- [Written task]: Starting at the beginning of the data and going on through the line with "l'energia, distribuendo i carichi e riducendo", give those lines again with "binari" changed to "rotaie" and nothing else altered.

- [Data shown]:
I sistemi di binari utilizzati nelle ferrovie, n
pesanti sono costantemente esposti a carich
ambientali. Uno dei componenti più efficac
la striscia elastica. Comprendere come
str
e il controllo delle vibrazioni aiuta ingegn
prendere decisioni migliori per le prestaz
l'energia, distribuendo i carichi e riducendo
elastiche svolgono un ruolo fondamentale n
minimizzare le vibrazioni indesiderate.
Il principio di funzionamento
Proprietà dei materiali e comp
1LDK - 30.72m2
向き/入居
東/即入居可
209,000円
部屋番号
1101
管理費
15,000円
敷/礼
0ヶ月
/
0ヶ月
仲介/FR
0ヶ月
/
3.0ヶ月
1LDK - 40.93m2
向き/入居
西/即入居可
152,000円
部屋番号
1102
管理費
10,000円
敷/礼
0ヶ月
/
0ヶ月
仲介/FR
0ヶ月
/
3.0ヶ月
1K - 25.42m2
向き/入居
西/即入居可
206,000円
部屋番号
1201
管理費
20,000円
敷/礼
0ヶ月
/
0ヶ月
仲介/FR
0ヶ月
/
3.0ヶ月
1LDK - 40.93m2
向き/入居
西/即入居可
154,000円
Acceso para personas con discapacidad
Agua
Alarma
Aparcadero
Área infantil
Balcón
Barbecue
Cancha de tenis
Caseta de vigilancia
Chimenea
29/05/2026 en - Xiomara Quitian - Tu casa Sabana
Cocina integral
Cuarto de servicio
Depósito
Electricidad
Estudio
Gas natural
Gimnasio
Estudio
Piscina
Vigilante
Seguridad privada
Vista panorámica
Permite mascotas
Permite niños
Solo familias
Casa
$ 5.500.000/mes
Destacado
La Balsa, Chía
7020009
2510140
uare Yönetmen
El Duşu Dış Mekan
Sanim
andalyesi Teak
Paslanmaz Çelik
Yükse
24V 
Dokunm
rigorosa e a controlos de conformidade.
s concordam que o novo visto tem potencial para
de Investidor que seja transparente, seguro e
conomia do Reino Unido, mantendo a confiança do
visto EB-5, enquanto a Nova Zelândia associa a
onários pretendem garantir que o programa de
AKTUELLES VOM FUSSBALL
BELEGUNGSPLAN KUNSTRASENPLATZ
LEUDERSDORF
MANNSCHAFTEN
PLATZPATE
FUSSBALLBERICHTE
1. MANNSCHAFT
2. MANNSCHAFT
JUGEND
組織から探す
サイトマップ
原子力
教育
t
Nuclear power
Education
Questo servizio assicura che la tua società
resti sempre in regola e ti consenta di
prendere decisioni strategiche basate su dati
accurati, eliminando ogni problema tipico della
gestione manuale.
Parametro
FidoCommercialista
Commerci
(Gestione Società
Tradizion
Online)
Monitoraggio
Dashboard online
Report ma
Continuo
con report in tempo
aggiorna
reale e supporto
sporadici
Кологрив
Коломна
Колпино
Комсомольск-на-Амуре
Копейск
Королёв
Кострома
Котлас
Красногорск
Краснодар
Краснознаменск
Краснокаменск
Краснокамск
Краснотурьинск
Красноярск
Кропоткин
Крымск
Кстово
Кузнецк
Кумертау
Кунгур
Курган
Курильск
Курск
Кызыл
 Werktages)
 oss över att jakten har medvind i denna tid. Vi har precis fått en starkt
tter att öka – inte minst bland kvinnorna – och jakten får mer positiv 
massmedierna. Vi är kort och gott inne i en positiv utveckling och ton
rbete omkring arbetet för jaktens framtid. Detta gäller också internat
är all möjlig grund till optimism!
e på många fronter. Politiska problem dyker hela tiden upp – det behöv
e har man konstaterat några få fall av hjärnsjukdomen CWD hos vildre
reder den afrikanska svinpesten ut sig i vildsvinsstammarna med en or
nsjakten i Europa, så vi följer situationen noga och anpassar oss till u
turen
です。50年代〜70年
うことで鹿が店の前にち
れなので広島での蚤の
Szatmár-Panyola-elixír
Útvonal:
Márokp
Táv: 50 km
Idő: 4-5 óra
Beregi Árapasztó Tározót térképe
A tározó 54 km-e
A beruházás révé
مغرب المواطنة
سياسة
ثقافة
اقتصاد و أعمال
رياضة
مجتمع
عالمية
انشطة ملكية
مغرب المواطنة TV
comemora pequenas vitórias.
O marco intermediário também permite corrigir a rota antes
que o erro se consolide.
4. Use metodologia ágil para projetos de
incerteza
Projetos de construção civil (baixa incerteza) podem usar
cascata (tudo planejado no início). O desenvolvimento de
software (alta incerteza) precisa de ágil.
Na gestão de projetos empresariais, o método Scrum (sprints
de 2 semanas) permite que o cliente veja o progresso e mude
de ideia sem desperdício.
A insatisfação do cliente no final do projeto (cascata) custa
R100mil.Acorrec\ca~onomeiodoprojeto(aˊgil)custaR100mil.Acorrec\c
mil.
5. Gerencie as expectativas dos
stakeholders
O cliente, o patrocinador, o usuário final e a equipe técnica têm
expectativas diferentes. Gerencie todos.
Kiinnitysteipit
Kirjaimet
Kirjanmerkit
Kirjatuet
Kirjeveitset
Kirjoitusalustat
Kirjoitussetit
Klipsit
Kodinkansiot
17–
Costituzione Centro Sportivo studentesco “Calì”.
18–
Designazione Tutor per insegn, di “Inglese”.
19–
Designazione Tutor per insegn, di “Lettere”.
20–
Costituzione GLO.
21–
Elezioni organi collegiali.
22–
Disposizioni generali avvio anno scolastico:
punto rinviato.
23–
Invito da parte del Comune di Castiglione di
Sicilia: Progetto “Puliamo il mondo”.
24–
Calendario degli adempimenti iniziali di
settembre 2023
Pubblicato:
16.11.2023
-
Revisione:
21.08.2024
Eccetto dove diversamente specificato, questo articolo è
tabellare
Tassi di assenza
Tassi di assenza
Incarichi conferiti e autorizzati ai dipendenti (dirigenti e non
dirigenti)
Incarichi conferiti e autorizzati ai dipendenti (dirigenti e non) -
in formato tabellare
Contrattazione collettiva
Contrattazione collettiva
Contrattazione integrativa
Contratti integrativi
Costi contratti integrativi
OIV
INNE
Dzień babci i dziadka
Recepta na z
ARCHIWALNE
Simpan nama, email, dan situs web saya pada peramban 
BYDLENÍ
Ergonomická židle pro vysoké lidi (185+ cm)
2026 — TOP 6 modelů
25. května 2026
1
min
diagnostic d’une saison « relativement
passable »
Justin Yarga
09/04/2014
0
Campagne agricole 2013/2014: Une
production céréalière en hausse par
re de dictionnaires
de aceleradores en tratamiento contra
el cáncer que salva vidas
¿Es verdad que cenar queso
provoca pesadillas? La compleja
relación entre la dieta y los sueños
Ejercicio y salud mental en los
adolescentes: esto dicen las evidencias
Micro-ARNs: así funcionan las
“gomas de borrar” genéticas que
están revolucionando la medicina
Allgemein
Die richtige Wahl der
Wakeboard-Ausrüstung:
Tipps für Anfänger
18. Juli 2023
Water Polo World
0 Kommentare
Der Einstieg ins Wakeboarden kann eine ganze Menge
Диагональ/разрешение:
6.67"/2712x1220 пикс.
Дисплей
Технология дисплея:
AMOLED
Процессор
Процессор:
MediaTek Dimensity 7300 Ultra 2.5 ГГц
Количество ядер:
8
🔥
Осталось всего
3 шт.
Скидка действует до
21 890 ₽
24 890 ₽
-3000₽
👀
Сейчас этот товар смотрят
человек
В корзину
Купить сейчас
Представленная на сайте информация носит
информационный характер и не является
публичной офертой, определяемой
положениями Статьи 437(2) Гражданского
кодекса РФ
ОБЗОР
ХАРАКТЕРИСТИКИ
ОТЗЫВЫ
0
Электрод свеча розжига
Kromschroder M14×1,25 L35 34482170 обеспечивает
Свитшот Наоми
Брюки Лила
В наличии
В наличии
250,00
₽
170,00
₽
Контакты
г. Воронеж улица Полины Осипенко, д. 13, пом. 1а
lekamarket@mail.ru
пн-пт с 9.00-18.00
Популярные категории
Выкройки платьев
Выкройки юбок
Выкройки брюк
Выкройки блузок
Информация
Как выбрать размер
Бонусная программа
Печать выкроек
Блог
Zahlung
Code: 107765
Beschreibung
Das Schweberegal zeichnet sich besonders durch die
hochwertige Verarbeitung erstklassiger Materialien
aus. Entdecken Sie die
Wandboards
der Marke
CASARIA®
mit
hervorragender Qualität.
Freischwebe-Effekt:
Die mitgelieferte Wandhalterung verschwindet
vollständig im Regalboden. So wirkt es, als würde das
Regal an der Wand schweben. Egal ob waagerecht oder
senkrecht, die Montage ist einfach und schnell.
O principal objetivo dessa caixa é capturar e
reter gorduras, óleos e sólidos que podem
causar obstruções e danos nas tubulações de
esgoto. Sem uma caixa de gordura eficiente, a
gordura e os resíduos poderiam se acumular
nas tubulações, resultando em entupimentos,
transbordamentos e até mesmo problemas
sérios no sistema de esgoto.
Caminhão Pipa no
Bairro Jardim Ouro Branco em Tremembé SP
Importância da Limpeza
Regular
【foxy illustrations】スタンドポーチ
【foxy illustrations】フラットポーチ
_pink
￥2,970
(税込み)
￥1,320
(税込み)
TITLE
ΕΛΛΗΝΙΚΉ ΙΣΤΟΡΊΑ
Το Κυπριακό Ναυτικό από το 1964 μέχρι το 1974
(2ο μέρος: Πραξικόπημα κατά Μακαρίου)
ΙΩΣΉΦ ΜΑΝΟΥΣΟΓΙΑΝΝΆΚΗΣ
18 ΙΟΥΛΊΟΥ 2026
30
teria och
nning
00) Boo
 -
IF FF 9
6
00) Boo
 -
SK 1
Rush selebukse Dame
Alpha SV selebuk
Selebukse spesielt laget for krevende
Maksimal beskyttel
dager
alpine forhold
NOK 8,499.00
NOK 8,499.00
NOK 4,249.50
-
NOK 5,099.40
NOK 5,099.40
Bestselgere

- [Written solution]:
I sistemi di rotaie utilizzati nelle ferrovie, n
pesanti sono costantemente esposti a carich
ambientali. Uno dei componenti più efficac
la striscia elastica. Comprendere come
str
e il controllo delle vibrazioni aiuta ingegn
prendere decisioni migliori per le prestaz
l'energia, distribuendo i carichi e riducendo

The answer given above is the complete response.